军棍是在操练场上打的,当着操练场上所有人的面,秦破虏让队伍暂停,所有人站着看。
过江龙的人也在,混在人群里,没有人说话,就那么看着。
西十棍,照数打,打完了,牛二站不起来,被两个人架着抬下去了。
马宽全程站在操练场边上,把整个过程看完,脸上的表情没有变,就是那种扛着的表情,从头扛到尾,一首到牛二被抬走,他才往回走。
赵寻走到他旁边,两个人并排走了一段,都没有说话,走到一个分岔口,马宽往左,赵寻往右,马宽走出几步,停下来,回头,说了一句:“赵大哥,你的规矩比我的严。”
这句话可以理解成抱怨,也可以理解成别的,赵寻听了一下,选择了理解成别的,说:“严是因为人多了,人多了规矩不严,散。”
马宽沉默了一息,点了点头,没有再说什么,转身走了。
赵寻看着他的背影走远,在原地站了一会。
他知道今天的事不会就这么过去,马宽心里一定有什么,但那个“什么”,需要时间才能看清楚是变成隔阂还是变成别的东西,现在还说不准。
但有一件事是确定的——今天不打牛二,洲规就是一张废纸,洲规是废纸,苇子洲就只是一伙乌合之众,而不是一支能打仗能守土的队伍。
这个代价,他算得清楚。
……
那天晚上,赵寻让纪九给那个妇人送去了双份的饭,另外加了一小块腌肉,是洲上过年剩下的,不多,但是腌肉。
纪九去送的时候,那个妇人把腌肉拿在手里,看了很久,最后把它剪成两半,一半让大孩子吃了,另一半用布包好,放在铺头边上,说让孩子明天吃。
纪九回来跟赵寻说了这件事,说完,停了一下,说:“那个妇人问了,她男人死了,她一个人带两个孩子,能不能在洲上留下来?”
赵寻说:“能,让她明天去找纪九报名,编到妇人营,做饭缝衣都行,安排活给她干,不养闲人,但也不赶人。
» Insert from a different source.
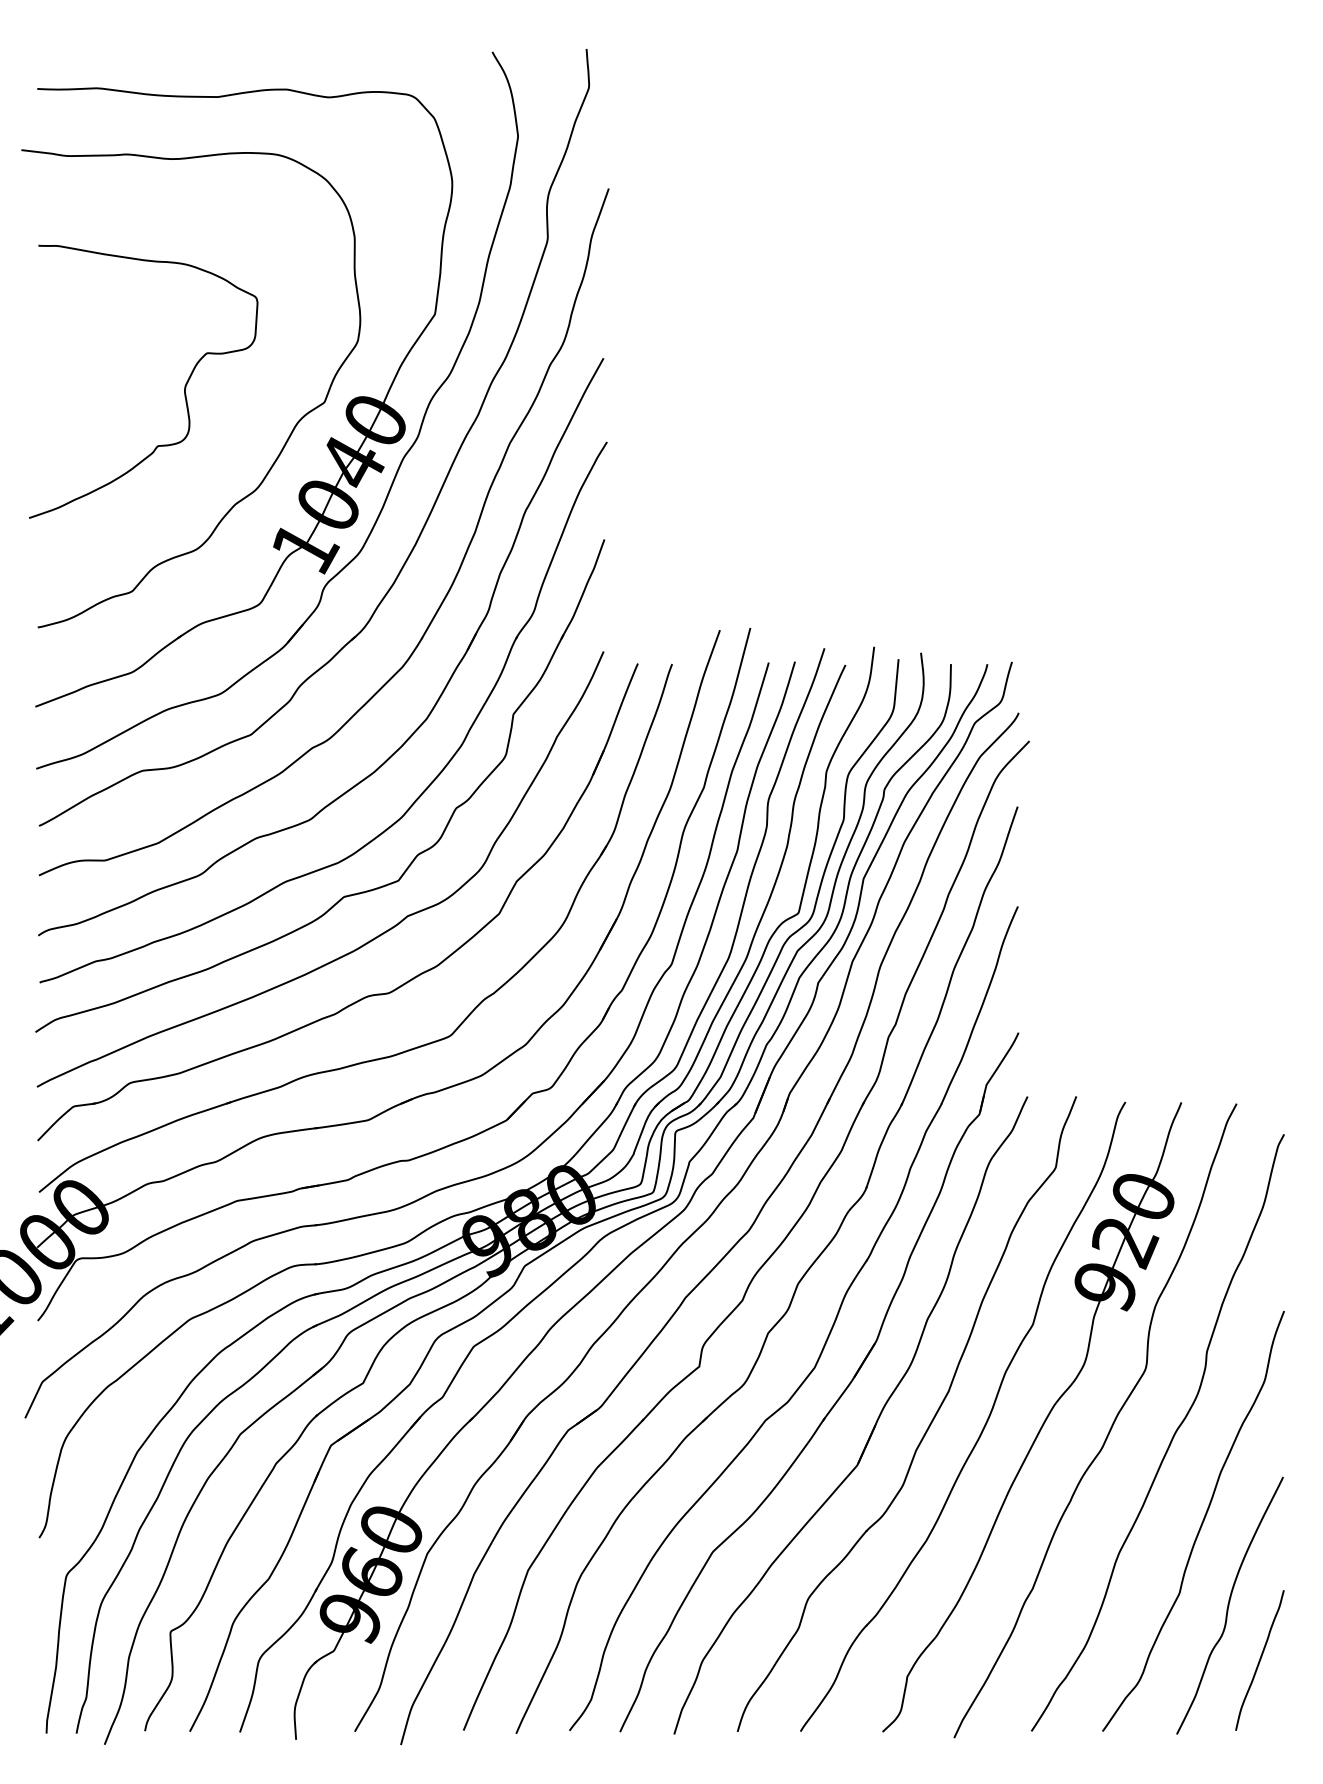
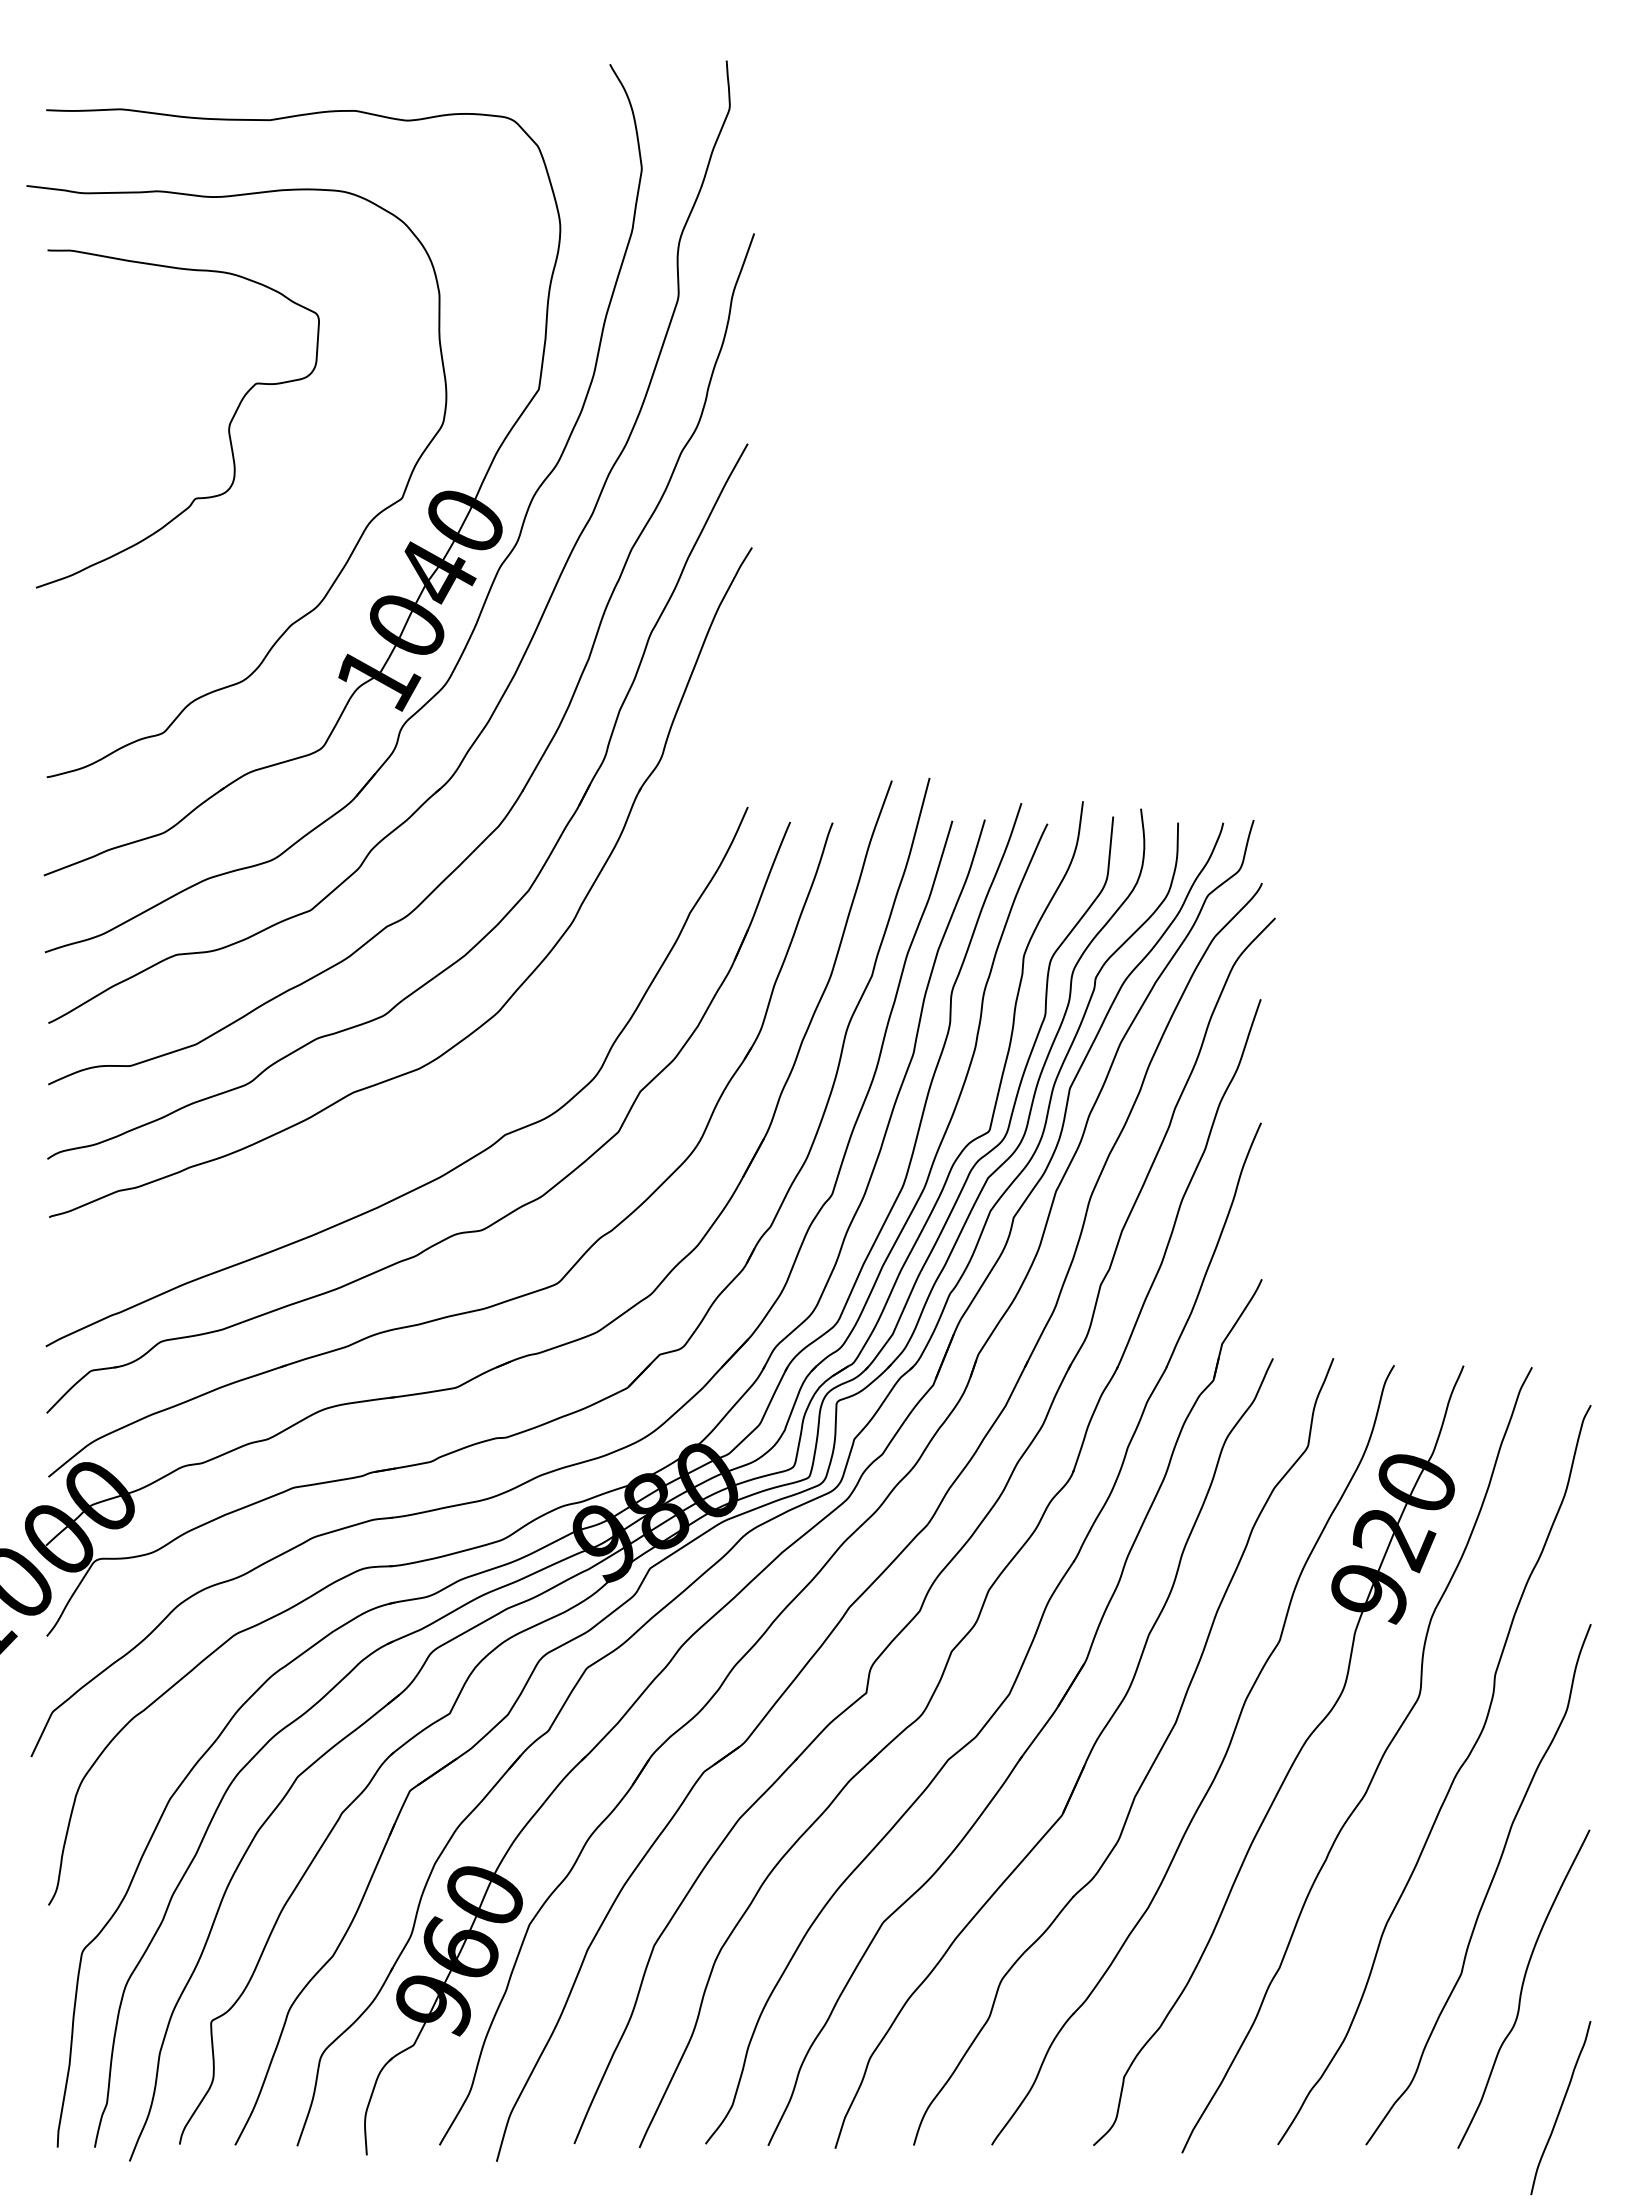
curve: (184, 387) -> (228, 425), moved
part: (345, 895) -> (427, 1109), removed
curve: (1259, 1660) -> (1560, 2108), moved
”
纪九应了,出去了。
窝棚里只剩下赵寻,油灯的光在风里摇了一下,赵寻把灯罩往下压了压,火焰稳住了,把那一小片空间照得暖和,但外面的黑依然是黑,压着,沉的。
他在灯下坐了一会,没有想别的,就是那么坐着,听外面偶尔有风吹过芦苇的声音,听远处有什么东西在水里动,沉,又起来,再沉。
过了一会,他把灯吹了,躺下,闭眼。
明天还有事。
....
送信的人是个卖针线的货郎。
三月十六,上午,他出现在苇子洲水道口外面的土路上,挑着货担,悠悠地走,走到守口弟兄的视线里,停下来,冲着那边喊了一句:“有没有要买针线的?”
这句话本身没有问题,苇子洲现在人多了,妇人们缝衣补鞋要用针线,外面货郎来卖东西是寻常事。
但守口的弟兄有一条规矩,不在洲规里,是赵寻私下交代的——陌生人来,不管什么由头,先搜,搜完没事再让进,若是不肯搜,不让进,让走。
货郎被搜了,货担翻了个底朝天,针头、线团、顶针、剪刀,一样一样摆在地上,没有藏刀,没有藏武器。
但有一个东西让守口的弟兄多看了一眼——一个用蜡封口的小竹筒,藏在最底层,压在一堆线团下面。
守口的弟兄把竹筒拿出来,货郎脸色没变,说:“家里婆娘给娘家捎的信,顺路带的。”
守口的弟兄没有放行,把货郎留着,把竹筒送去给赵寻。
……
赵寻把竹筒拿在手里,掂了掂,不重,里面是空心的,有东西,但不多。他把蜡封剥开,抠开竹筒的盖子,往手心里倒。
倒出来的是一小张对折的薄纸,纸是那种用了又用、己经起毛边的旧纸,薄得有点透光。
他展开来。
纸上只有一个手印——用力按下去的手印,颜色是深的,介于棕和黑之间,不是墨,是血。
手印旁边,有三个字,歪歪斜斜,像是仓皇之中用手指蘸着写的,写得不像正经字,倒像是划出来的:
“勿来找。”
赵寻把这三个字看了一遍,又看了一遍,把纸翻过来,背面没有字,只有纸背透过来的血迹,晕染开的,形状不规则。
他把纸重新折好,放进竹筒,把竹筒握在手里,出去。
货郎还在水道口那边站着,守口的弟兄看着他,没有让他走,也没有再动他。
赵寻走过去,把货郎从头打量了一遍,那货郎西十来岁,皮肤黑,脸上的褶子是走货走出来的那种,眼神不稳,有点闪躲,但不像是歹人,更像是做了件自己没有完全想清楚的事情的人。